Iran puts 6th gas pipeline on stream
29-12-08 Iran has put into operation its sixth cross-country gas pipeline to transfer sweetened gas in phases 9 and 10 of the South Pars field.
"The 492-km transmission pipeline has the capacity to carry 110 mm cm of sweet gas per day," said Azizollah Ramezani, the managing director of National Iranian Gas Company (NIGC).
The pipeline will feed the southern Iranian provinces of Khuzestan and Bushehr; it also raises the prospect of Iran beginning gas exports to Kuwait. Iran has set ambitious objectives for its gas sector and has managed to raise its 2007 production to 169 bn cubic yards.
The country plans to increase its output to 617.5 bn cubic yards by 2020. The target if achieved would allow the country to become the third largest gas producer.
Oil Minister Gholamhossein Nozari said that phases 9 and 10 which are the largest national projects will join the country's gas network on the occasion of the Ten-Day-Dawn ceremonies marking the victory anniversary of the 1979 Islamic Revolution
(February 1-10). He praised great efforts made by all those involved in the country's oil industry development projects.
Nozari also met with Russian Energy Minister Sergei Shmatko and Gazprom chief Alexei Miller to discuss energy cooperation and the recently formalized Gas Exporting Countries Forum. Nozari described the meeting as positive, saying it was a significant sign of Russian leadership in the energy sector as the indoctrination of a formal GECF charter took place in Moscow, calling it a significant event.
The Iranian minister said he had extended a formal invitation to visit Tehran to his Russian partners in the energy sector. GECF members formalized the institution in Moscow to coordinate efforts among major natural gas producers.

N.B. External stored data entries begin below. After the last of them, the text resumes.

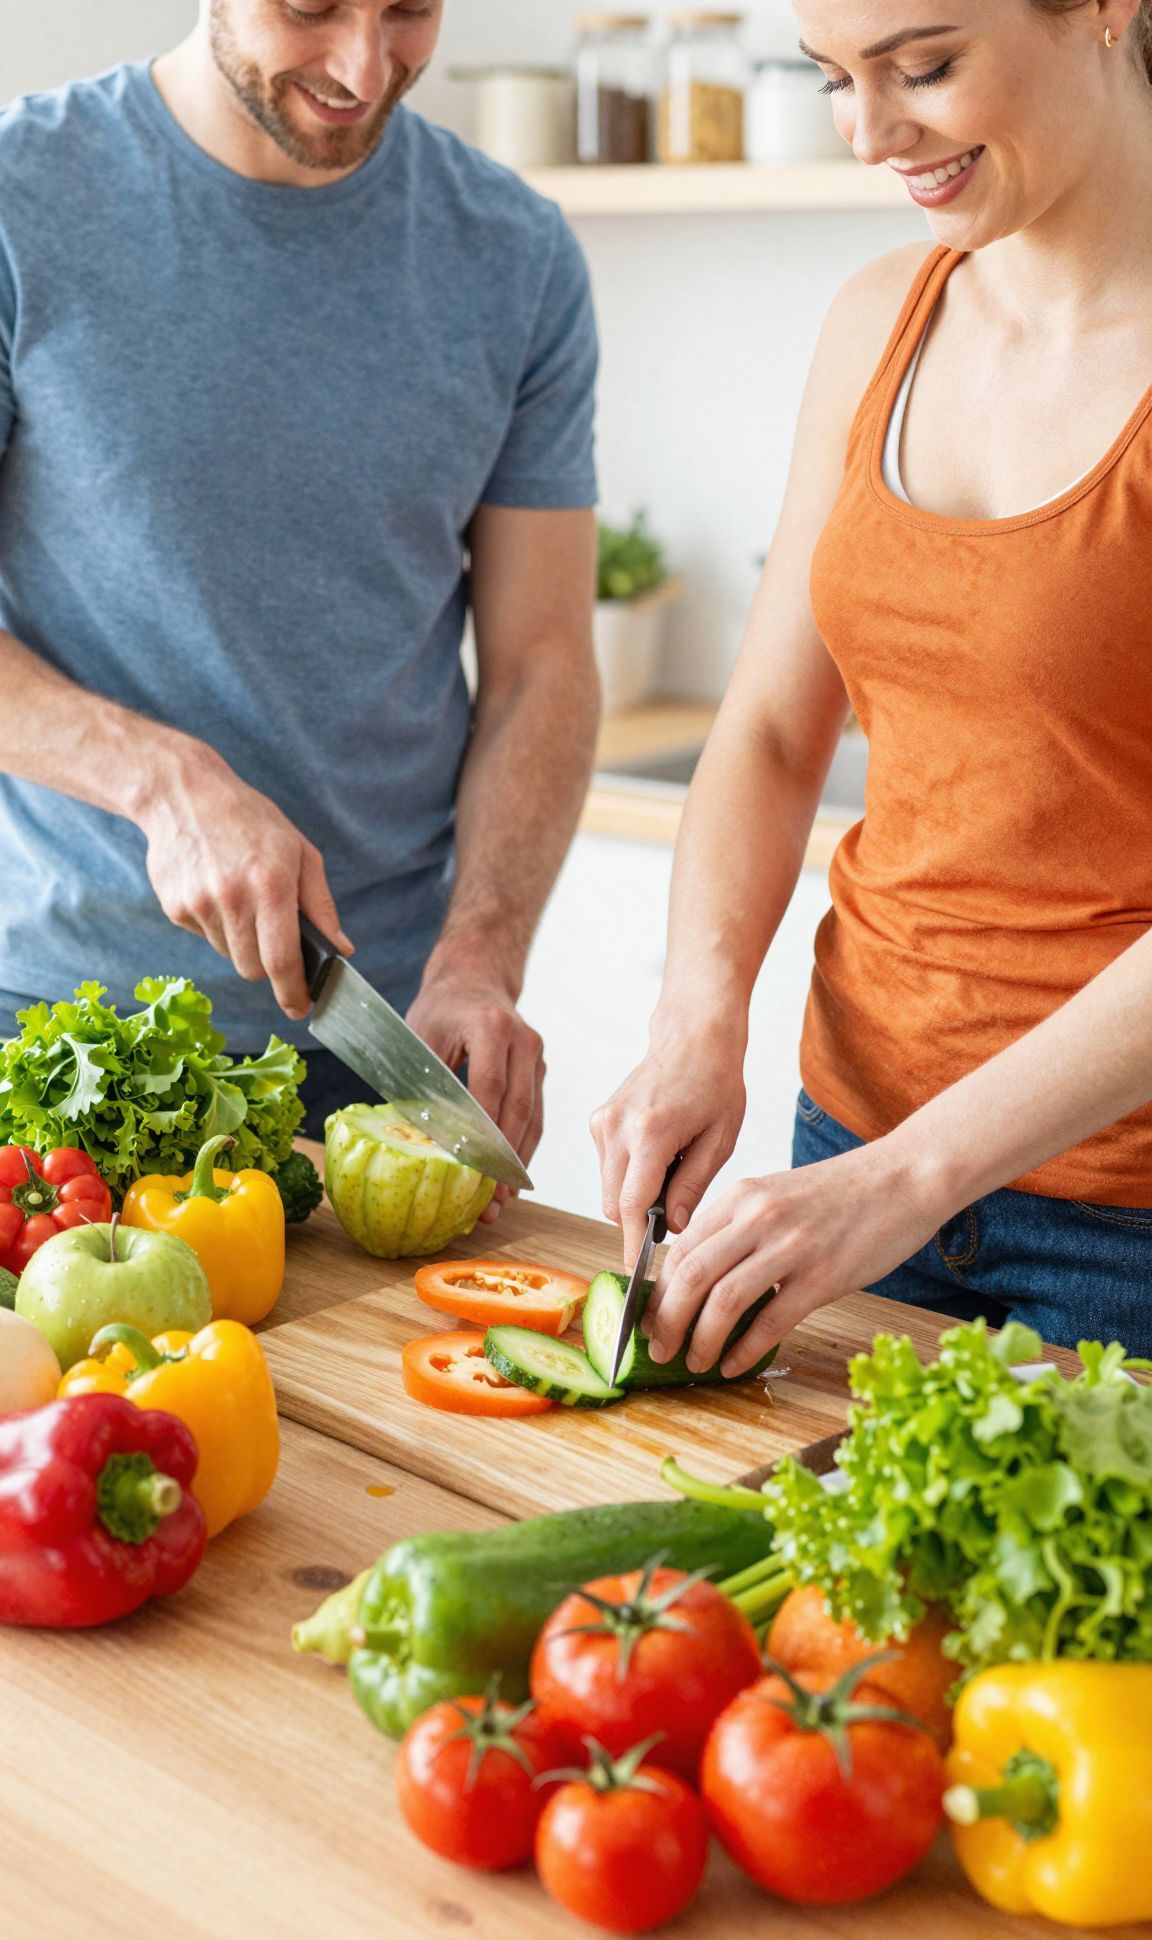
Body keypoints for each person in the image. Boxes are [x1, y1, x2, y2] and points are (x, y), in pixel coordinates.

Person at [593, 0, 1152, 1366]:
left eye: (925, 67)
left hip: (1118, 1231)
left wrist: (907, 1179)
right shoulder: (877, 320)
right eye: (835, 79)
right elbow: (776, 731)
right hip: (844, 1156)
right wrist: (697, 1019)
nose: (869, 132)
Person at [0, 0, 600, 1214]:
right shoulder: (23, 198)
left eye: (410, 12)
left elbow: (542, 664)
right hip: (52, 1048)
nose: (365, 66)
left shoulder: (516, 256)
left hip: (374, 1060)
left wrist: (481, 953)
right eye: (312, 7)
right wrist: (167, 784)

The GECF was envisaged in Tehran in 2001.
Russian Prime Minister Vladimir Putin told the delegation the area of cheap natural gas was over.
"Gas OPEC can affect future political developments in Iran's favour and increase its influence in the eastern half of
Europe," Majlis Foreign Policy and National Security Committee member Eivaz Heidarpour said. "Since Iran proposed the formation of this organization, naturally it is deemed as one of the pillars of it," he told.
Supreme Leader Ayatollah Seyyed Ali Khamenei proposed the idea of setting up an organization of gas cooperation like OPEC in 2007.
Heidarpour also said the European countries are concerned about the emergence of the gas grouping as it will make the Muslim world, particularly the Middle East, more influential on the international stage.
"As economy plays a vital role in politics, the organization will give its member states more political clout and this will ease the pressure imposed on Iran by the Western powers," Heidarpour noted.
Iran has added energy to the quiver of its diplomatic and political arrows. Its advance to the global gas market could disrupt the current balance of interests forever.
If a marker is to be put down, the turning point came on March 17 when Iran and
Switzerland signed a 25-year gas deal. According to the Swiss government, the deal between Elektrizitaetsgesellschaft Laufenburg and the National Iranian Gas Export Company is worth $ 42 bn. It is the first of its kind in the recent past in which a European energy company has actually signed a firm contract with Iran.
That the deal signified a watershed in the geopolitics of energy security was apparent from the presence of Mottaki and visiting Swiss Foreign Minister Micheline Calmy-Rey at the signing ceremony in Tehran. Indeed, Calmy-Rey acknowledged that Switzerland has a strategic interest to secure Iran's gas supplies and diversify its gas suppliers.
Looking ahead, a report noted, "Following the Swiss-Iranian deal, some European leaders have voiced concern about new investment in LNG, the sector in which groups such as Total, Royal Dutch Shell and Austria's OMV have struck preliminary agreements with Iran but have yet to sign formal contracts."
Iran's Swiss deal has alerted world capitals. Chinahas speeded up negotiations over its $ 16 bn gas deal over Iran's North Pars gas field. China's National Offshore Oil Corporation signed a memorandum in 2007 to expand the gas reserves of the North Pars field and also purchase LNG from the output for a 25-year period.
It will be China's second big energy deal, with the Chinese oil refinery Sinopec having signed in early March a $ 2 bn deal to develop Iran's Yadavaran oil field.
Iran has multiple choices from the East and West. Principal among them is Russia's Gazprom. To be sure, Moscow has speeded up its energy dialogue with Iran in recent weeks. On April 23, the Iranian government and Gazprom signed a memorandum of understanding to cooperate in the development of oil and gas fields, as well as investment and exploratory studies.
Gazprom's bid is to secure the rights to develop several sites at Iran's South Pars gas field in the Persian Gulf and the North Azadegan oil deposit in southern Iran. Gazprom is already participating in the development ofthe South Pars' second and third stages jointly with France's TotalFinaElf and Malaysia's Petronas.